**Task instructions**
Up to and including the line holding "nose: (284, 237)", write out the data exactly from its first line, but not the pictures.

Human pose images with coordinates
____________

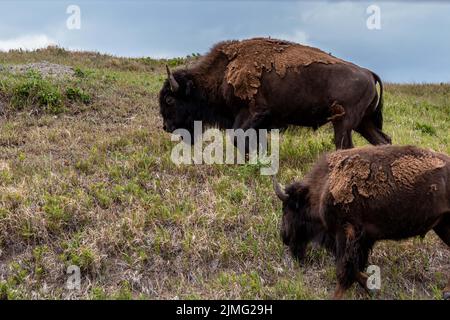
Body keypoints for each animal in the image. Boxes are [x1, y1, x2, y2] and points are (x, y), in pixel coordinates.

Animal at [160, 37, 392, 149]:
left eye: (169, 99)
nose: (166, 127)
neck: (225, 71)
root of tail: (368, 72)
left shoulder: (253, 113)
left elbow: (237, 137)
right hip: (363, 122)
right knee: (383, 140)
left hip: (343, 122)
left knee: (345, 145)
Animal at [272, 146, 450, 300]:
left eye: (288, 210)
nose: (284, 237)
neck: (322, 188)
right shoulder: (362, 240)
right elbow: (354, 267)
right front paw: (373, 287)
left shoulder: (346, 233)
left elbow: (344, 268)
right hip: (442, 225)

____________

**Answer**
Body keypoints for each animal in the image. Boxes are [x1, y1, x2, y2] and points are (x, y), in pixel coordinates.

Animal at [160, 37, 392, 149]:
left eye: (169, 99)
nose: (166, 127)
neck: (225, 71)
root of tail: (368, 72)
left shoulder: (253, 113)
left elbow: (237, 137)
right hip: (363, 122)
right knee: (383, 140)
left hip: (343, 122)
left knee: (345, 145)
Animal at [272, 146, 450, 300]:
left eye: (288, 210)
nose: (284, 237)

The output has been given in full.